◆ Directions ◆
Copy out every record below exactly as written, but leave out any pictures.

*** Records to process Section Begins ***

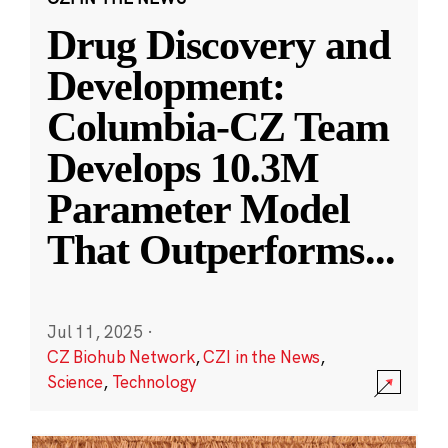
Drug Discovery and
Development:
Columbia-CZ Team
Develops 10.3M
Parameter Model
That Outperforms
...
Jul 11, 2025
·
CZ Biohub Network
,
CZI in the News
,
Science
,
Technology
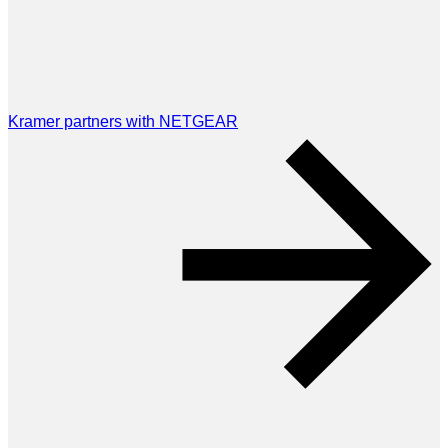
Kramer partners with NETGEAR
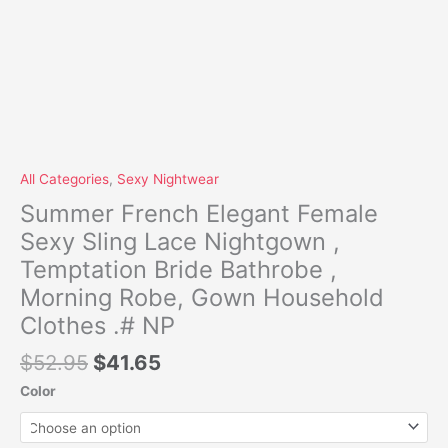
quantity
All Categories
,
Sexy Nightwear
Summer French Elegant Female
Sexy Sling Lace Nightgown ,
Temptation Bride Bathrobe ,
Morning Robe, Gown Household
Clothes .# NP
$
52.95
$
41.65
Color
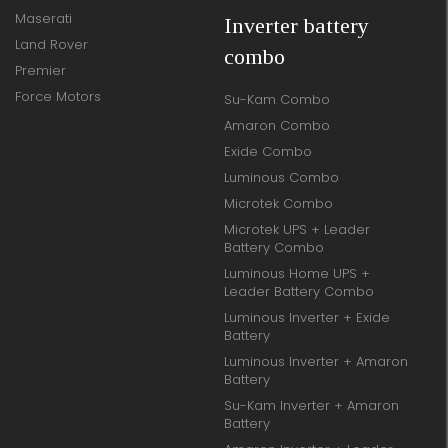
Maserati
Inverter battery
Land Rover
combo
Premier
Force Motors
Su-Kam Combo
Amaron Combo
Exide Combo
Luminous Combo
Microtek Combo
Microtek UPS + Leader
Battery Combo
Luminous Home UPS +
Leader Battery Combo
Luminous Inverter + Exide
Battery
Luminous Inverter + Amaron
Battery
Su-Kam Inverter + Amaron
Battery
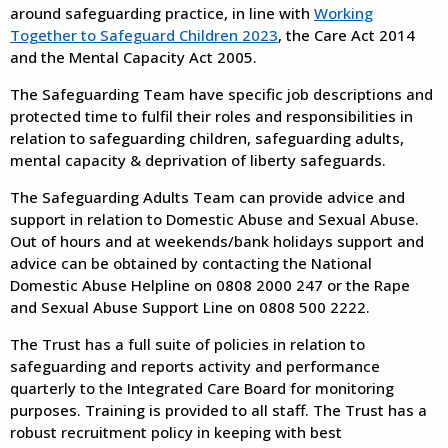
around safeguarding practice, in line with
Working
Together to Safeguard Children 2023
, the Care Act 2014
and the Mental Capacity Act 2005.
The Safeguarding Team have specific job descriptions and
protected time to fulfil their roles and responsibilities in
relation to safeguarding children, safeguarding adults,
mental capacity & deprivation of liberty safeguards.
The Safeguarding Adults Team can provide advice and
support in relation to Domestic Abuse and Sexual Abuse.
Out of hours and at weekends/bank holidays support and
advice can be obtained by contacting the National
Domestic Abuse Helpline on 0808 2000 247 or the Rape
and Sexual Abuse Support Line on 0808 500 2222.
The Trust has a full suite of policies in relation to
safeguarding and reports activity and performance
quarterly to the Integrated Care Board for monitoring
purposes. Training is provided to all staff. The Trust has a
robust recruitment policy in keeping with best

*** Records to process Section Ends ***

◆ Output ◆
Drug Discovery and
Development:
Columbia-CZ Team
Develops 10.3M
Parameter Model
That Outperforms
...
Jul 11, 2025
·
CZ Biohub Network
,
CZI in the News
,
Science
,
Technology
Kramer partners with NETGEAR
quantity
All Categories
,
Sexy Nightwear
Summer French Elegant Female
Sexy Sling Lace Nightgown ,
Temptation Bride Bathrobe ,
Morning Robe, Gown Household
Clothes .# NP
$
52.95
$
41.65
Color
Maserati
Inverter battery
Land Rover
combo
Premier
Force Motors
Su-Kam Combo
Amaron Combo
Exide Combo
Luminous Combo
Microtek Combo
Microtek UPS + Leader
Battery Combo
Luminous Home UPS +
Leader Battery Combo
Luminous Inverter + Exide
Battery
Luminous Inverter + Amaron
Battery
Su-Kam Inverter + Amaron
Battery
around safeguarding practice, in line with
Working
Together to Safeguard Children 2023
, the Care Act 2014
and the Mental Capacity Act 2005.
The Safeguarding Team have specific job descriptions and
protected time to fulfil their roles and responsibilities in
relation to safeguarding children, safeguarding adults,
mental capacity & deprivation of liberty safeguards.
The Safeguarding Adults Team can provide advice and
support in relation to Domestic Abuse and Sexual Abuse.
Out of hours and at weekends/bank holidays support and
advice can be obtained by contacting the National
Domestic Abuse Helpline on 0808 2000 247 or the Rape
and Sexual Abuse Support Line on 0808 500 2222.
The Trust has a full suite of policies in relation to
safeguarding and reports activity and performance
quarterly to the Integrated Care Board for monitoring
purposes. Training is provided to all staff. The Trust has a
robust recruitment policy in keeping with best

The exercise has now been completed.